> [WRITTEN TASK]
For the records below, tally the lines that contain "cookies" and give only that number.

> [SUPPLIED ENTRIES]

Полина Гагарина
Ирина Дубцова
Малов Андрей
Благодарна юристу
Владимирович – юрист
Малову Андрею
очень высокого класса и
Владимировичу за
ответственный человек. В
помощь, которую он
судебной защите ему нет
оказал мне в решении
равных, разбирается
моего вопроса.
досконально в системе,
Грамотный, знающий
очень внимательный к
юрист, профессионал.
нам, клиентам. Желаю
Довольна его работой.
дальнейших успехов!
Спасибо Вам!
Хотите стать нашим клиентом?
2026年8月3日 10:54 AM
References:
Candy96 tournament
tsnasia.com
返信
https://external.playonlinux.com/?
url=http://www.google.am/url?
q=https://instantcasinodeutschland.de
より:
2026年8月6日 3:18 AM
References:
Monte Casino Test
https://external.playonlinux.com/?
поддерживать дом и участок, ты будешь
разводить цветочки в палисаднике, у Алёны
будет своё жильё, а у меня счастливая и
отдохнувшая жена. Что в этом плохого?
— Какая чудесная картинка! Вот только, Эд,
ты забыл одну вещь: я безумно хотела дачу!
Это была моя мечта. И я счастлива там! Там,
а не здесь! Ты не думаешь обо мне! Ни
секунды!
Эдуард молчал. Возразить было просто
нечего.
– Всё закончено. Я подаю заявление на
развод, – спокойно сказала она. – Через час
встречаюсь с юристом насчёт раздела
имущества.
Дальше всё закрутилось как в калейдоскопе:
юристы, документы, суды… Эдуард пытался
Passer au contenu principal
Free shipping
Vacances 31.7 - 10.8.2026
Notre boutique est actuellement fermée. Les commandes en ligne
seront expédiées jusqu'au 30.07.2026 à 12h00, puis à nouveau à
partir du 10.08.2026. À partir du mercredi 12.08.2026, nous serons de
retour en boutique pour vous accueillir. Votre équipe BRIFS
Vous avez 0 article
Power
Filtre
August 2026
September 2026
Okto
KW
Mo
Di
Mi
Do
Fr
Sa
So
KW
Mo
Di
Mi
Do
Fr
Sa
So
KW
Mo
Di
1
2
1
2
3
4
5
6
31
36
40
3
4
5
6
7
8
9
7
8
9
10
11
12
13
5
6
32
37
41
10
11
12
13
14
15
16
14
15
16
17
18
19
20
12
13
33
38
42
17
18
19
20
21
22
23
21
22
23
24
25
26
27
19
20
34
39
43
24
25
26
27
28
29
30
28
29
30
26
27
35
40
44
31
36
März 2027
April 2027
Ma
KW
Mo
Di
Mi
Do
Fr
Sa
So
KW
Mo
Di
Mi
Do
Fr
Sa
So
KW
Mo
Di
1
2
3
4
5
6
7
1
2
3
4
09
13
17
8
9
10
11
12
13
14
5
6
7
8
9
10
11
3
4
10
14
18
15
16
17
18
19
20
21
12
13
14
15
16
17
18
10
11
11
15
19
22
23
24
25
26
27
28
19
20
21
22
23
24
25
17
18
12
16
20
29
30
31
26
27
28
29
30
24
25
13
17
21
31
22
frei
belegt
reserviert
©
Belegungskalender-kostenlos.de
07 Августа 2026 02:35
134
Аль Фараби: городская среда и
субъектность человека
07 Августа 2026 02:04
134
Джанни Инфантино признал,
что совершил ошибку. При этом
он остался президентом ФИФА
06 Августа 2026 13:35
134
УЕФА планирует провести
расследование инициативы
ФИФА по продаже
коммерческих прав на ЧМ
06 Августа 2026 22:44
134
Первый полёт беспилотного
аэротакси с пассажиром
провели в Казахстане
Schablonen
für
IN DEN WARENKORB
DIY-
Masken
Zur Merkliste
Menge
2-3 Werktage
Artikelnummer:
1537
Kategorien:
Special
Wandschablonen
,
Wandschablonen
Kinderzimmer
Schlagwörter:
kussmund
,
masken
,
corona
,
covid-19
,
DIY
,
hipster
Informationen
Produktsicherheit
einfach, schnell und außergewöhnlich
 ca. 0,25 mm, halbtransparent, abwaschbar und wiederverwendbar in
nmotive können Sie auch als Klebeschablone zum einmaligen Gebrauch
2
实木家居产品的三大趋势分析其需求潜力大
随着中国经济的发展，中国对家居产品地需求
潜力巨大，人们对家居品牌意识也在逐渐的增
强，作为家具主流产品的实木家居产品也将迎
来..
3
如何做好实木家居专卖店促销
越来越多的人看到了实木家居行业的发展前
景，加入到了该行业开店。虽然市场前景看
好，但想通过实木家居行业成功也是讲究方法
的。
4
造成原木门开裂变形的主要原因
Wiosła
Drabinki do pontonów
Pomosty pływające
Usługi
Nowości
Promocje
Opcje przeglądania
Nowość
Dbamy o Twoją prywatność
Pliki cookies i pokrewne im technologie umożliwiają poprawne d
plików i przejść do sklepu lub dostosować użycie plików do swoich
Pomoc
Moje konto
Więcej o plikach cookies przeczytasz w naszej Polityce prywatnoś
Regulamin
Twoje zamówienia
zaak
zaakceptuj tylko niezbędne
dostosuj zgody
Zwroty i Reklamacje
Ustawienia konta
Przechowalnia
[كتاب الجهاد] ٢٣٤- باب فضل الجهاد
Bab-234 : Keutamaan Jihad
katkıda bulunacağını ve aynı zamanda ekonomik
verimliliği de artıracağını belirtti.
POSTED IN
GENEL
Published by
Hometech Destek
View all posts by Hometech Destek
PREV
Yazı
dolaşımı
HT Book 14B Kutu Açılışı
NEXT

> [WRITTEN RESPONSE]
2